En payant un juste tribut de reconnaissance, à la personne officieuse qui nous fut d’un si grand secours je ne puis résister au plaisir de faire connaître son nom : cette Dame est l’épouse de M. Télotte, employé supérieur au magasin général de Rochefort.

Déjà les mâts des navires paraissaient à l’horison, et nous entendions dans le lointain un bruit sourd et confus, semblable à celui que fait une multitude de gens occupés à divers travaux. Nous approchions de Rochefort. Le tumulte que nous entendions, était causé par les ouvriers des chantiers et les forçats qui traînaient péniblement leurs fers, tout en vaquant aux divers travaux du port. Étant entrés en cette ville, le premier tableau qui s’offrit à nos yeux fut celui de ces malheureux, qui, accouplés deux à deux par d’énormes chaînes, sont forcés de transporter les fardeaux les plus pesans. Il faut le dire en passant, ce spectacle n’était guère attrayant pour des jeunes Demoiselles qui n’avaient jamais quitté Paris ; car malgré toute la répugnance qu’on peut avoir pour ceux que les lois condamnent à vivre loin de la société, on ne peut voir avec indifférence, cette foule d’êtres pensans, dégradés par suite de leurs actions criminelles, au point d’être assimilés aux bêtes de somme.

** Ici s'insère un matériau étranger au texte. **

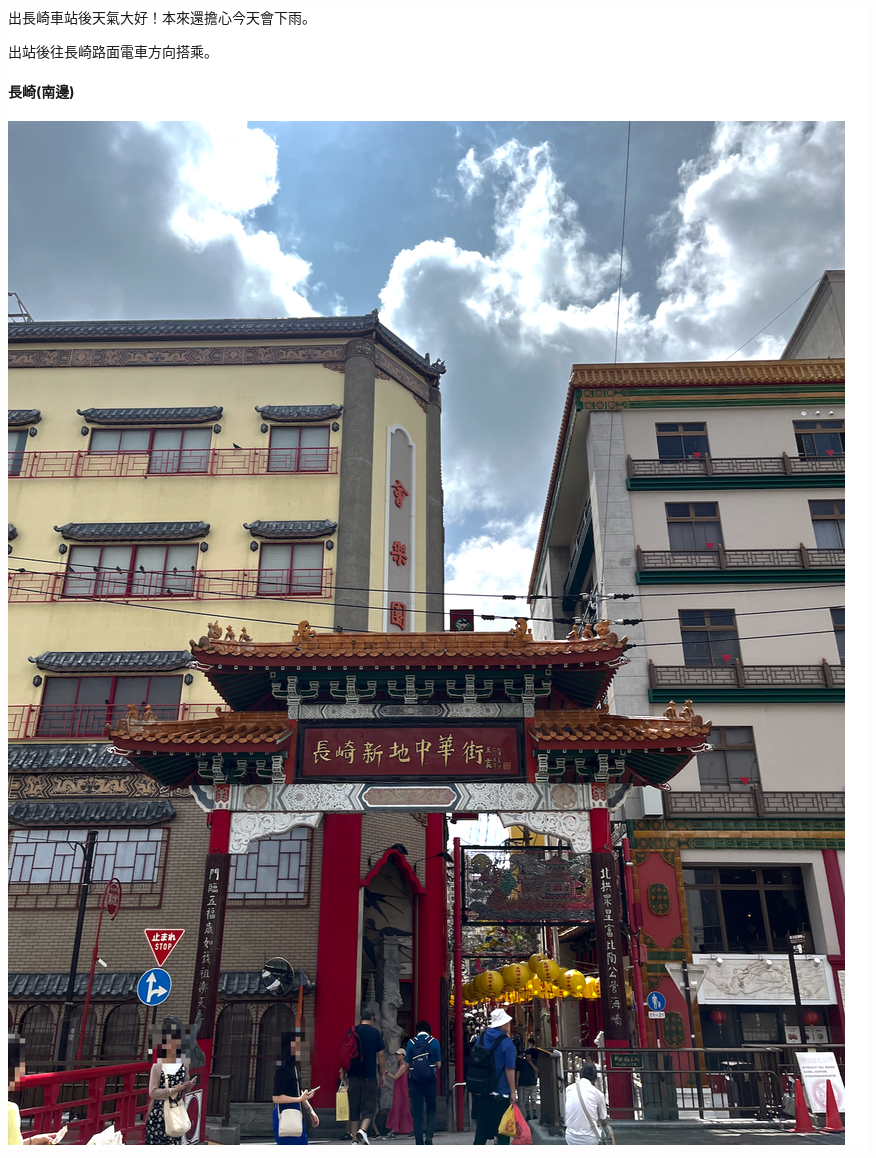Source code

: 
出長崎車站後天氣大好！本來還擔心今天會下雨。

出站後往長崎路面電車方向搭乘。
#### 長崎\(南邊\)


![](/assets/01e3fd0b62d7/1*V_xgDt2K73DSpBc5W063kA.png)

Mon esprit était encore plein de ces tristes réflexions, lorsque mon père, ouvrant la portière de notre voiture, m’apprit que nous allions descendre dans un hôtel de la rue Dauphine, où déjà nous attendaient notre belle-mère et nos jeunes frères et sœurs, qui étaient restés à Brest avec elle. Bientôt toute notre nombreuse famille fut encore réunie. Quels transports de joie ! quels embrassemens ! non il n’est rien de comparable au plaisir de revoir ses parens après une longue absence !

Nous voilà à Rochefort. Mon père va rendre sa visite aux employés qui devaient faire le voyage du Sénégal avec nous. Ma belle-mère s’occupe de nous faire apprêter à souper, et ma sœur Caroline, ma cousine et moi, nous allons dormir, car la promenade ne s’accommodait point avec la fatigue dont nous étions accablées. D’ailleurs nous pouvions facilement nous passer de souper, après le goûter délicieux que nous avions fait à la métairie de Charente.

Le lendemain, 3 juin, nous eûmes tout le tems de parcourir la ville de Rochefort. En moins de deux heures nous vîmes ce qu’elle offre de plus curieux. Ho ! la belle chose qu’une ville maritime, pour un faiseur de romans ! comme il y trouve de quoi exercer sa verve ! comme le mugissement des flots se fait entendre sous sa plume enchantée ! En un mot, rien ne manque à son tableau que la vérité, quoique ce soit l’objet principal. Pour moi qui n’ai ni le talent ni l’envie d’écrire un roman, et qui ai promis au lecteur d’être toujours véridique, je me contenterai de lui apprendre que pendant neuf jours, je me suis ennuyée à Rochefort, et que si le génie de l’homme a produit quelques merveilles, elles ne se trouvent sûrement point dans cette ville marécageuse.